The gold price slipped from its highs above $1,350/oz in overnight trading, but is still above $1,346/oz on Friday morning. After another robust rally on Thursday, spot gold remains at a one-year high. Spot silver traded north of $18 per ounce as the precious metals charted their third consecutive week of gains.
Platinum was trading above $1,013/oz this morning, while palladium fell by about $15 per ounce to $935/oz.
Here's a look at Thursday's closing numbers:
Gold: $1,348.60/oz (+$15.10, +1.13%) Silver: $18.09/oz (+25¢, +1.37%) Platinum: $1,016/oz (+$13, +1.30%) Palladium: $951/oz (+$20, +2.15%)
DJIA: 21,784.78 (-22.86, -0.10%) S&P 500: 2,465.10 (-0.44, -0.02%) Nasdaq: 6,397.87 (+4.55, +0.07%) DXY: 91.51 (-0.68, -0.74%) WTI crude: $49.12/bbl (-4¢, -0.08%)
Stocks overseas were mixed on Friday, yet safe-haven demand has remained strong overall. The 10-year Treasury yield briefly threatened to sink below 2.00% but settled near 2.05% when markets opened.
Meanwhile, the dollar slid another 0.5% on the DXY index this morning, registering at just 91.2. This is the weakest the USD has been in more than two years, since early 2015. This helped all of the dollar's major competitor currencies pick up ground: the euro is solidly above $1.20, the yen is approaching ¥107 per dollar (its highest since mid-November), and the pound sterling is trading at $1.32, nearly matching its highest in a year.
The big story concerning investors on Friday was a major security breach at one of the country's largest credit-rating agencies. Equifax, a company that provides credit scores (and therefore maintains a large database of personal information about its clients) was reportedly infiltrated by hackers who accessed the confidential information—namely, social security numbers and other identifying data—of over 140 million consumers. (That's more than half of the country's adult population.) In addition to the all-important SS numbers, hackers stole all sorts of sensitive information about Equifax clients, such as driver's license numbers, (in some cases) credit card numbers, and other bits of data used to confirm someone's identity.
While it's unclear exactly how the security breach occurred, what's more concerning is that the firm waited more than a month to reveal the issue to the public.
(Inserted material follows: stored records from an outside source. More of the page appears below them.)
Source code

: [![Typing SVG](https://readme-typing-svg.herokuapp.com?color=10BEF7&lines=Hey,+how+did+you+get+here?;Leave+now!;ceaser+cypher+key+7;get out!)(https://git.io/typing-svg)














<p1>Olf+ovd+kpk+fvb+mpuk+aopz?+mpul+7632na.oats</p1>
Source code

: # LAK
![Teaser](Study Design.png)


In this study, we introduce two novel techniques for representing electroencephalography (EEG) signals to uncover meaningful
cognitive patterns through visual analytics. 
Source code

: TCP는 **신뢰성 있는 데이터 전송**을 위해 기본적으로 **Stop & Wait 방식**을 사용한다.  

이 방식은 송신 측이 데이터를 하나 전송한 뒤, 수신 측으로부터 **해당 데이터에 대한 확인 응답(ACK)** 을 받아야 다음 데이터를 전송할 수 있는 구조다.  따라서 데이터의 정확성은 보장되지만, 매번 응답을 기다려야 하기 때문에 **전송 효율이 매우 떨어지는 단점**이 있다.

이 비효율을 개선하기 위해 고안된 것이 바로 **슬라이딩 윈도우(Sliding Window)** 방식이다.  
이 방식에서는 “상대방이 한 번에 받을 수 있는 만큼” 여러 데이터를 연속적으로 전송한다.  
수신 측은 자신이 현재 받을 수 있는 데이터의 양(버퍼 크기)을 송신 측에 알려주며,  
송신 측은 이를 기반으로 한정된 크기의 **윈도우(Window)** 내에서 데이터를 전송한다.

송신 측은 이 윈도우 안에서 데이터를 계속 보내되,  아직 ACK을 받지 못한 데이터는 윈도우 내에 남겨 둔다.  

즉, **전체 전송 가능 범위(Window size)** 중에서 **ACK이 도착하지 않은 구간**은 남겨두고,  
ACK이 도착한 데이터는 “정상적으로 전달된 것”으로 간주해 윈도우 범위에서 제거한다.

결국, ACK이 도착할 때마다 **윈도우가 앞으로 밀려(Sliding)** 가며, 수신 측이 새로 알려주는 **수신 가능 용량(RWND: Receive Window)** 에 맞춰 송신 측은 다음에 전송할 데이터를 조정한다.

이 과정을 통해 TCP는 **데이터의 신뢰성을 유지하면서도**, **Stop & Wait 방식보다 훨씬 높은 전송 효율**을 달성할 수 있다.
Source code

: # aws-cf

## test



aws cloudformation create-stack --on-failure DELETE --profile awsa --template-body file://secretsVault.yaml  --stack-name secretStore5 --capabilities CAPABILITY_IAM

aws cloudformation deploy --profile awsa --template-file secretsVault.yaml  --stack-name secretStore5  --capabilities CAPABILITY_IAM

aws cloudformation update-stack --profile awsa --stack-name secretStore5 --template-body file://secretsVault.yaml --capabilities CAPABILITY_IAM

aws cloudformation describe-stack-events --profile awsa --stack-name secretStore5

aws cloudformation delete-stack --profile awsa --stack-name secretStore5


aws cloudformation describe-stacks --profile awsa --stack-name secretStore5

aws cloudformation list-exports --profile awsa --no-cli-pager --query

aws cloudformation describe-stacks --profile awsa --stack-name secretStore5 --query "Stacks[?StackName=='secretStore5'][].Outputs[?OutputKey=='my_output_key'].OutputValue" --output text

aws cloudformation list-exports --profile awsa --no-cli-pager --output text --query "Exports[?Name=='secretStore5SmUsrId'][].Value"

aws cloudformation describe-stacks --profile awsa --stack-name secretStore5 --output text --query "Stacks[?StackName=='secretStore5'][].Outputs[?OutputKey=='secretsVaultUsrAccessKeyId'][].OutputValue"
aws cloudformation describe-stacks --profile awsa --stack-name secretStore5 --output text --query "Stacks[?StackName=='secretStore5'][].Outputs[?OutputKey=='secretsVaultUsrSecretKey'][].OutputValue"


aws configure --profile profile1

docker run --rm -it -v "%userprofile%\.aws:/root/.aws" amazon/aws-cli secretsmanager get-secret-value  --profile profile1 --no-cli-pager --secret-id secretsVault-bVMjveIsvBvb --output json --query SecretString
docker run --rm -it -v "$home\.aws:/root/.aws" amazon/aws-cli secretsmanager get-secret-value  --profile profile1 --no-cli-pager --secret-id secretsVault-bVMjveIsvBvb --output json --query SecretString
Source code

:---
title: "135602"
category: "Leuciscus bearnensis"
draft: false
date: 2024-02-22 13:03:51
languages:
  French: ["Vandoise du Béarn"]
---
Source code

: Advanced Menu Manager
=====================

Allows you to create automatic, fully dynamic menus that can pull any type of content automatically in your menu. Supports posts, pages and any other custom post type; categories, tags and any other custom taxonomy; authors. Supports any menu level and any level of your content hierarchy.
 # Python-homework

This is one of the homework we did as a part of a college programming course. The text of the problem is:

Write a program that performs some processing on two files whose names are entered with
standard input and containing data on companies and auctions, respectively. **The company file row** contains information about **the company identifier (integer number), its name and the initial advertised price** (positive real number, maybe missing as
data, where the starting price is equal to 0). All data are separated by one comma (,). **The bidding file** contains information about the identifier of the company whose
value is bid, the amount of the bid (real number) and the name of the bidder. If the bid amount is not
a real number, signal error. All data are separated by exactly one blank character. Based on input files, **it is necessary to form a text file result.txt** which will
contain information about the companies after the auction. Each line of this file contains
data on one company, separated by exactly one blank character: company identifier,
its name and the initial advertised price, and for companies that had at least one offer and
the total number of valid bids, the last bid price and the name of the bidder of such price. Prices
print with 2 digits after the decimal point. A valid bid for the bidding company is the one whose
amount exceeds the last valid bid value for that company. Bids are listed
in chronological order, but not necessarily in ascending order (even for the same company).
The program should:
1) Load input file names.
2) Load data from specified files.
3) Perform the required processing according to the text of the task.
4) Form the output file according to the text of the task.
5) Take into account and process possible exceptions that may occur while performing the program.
Equifax learned of the breach in late July. The company is now facing a lawsuit worth billions of dollars in damages.
While markets will continue actively trading today, many of the 20 million residents of Florida are busy bracing for this weekend's arrival of Hurricane Irma. Much of the Miami area, and the greater Miami-Dade County, has been ordered to evacuate until the storm has passed. Interstate travel heading north out of the state has been log-jammed for most of the week, and virtually every municipality in the state is preparing for a potential crisis. The hurricane is expected to tear across Florida and then head up the U.S. East Coast. Georgia, South Carolina, and North Carolina have all already declared a state of emergency in anticipation of the storm.
The extreme weather is disrupting lives and commerce elsewhere, as well: Mexico was devastated by a massive magnitude 8 earthquake that has already taken the lives of dozens of people. Scientists believe the tremor could cause a tsunami in the gulf.
The opinions and forecasts herein are provided solely for informational purposes, and should not be used or construed as an offer, solicitation, or recommendation to buy or sell any product.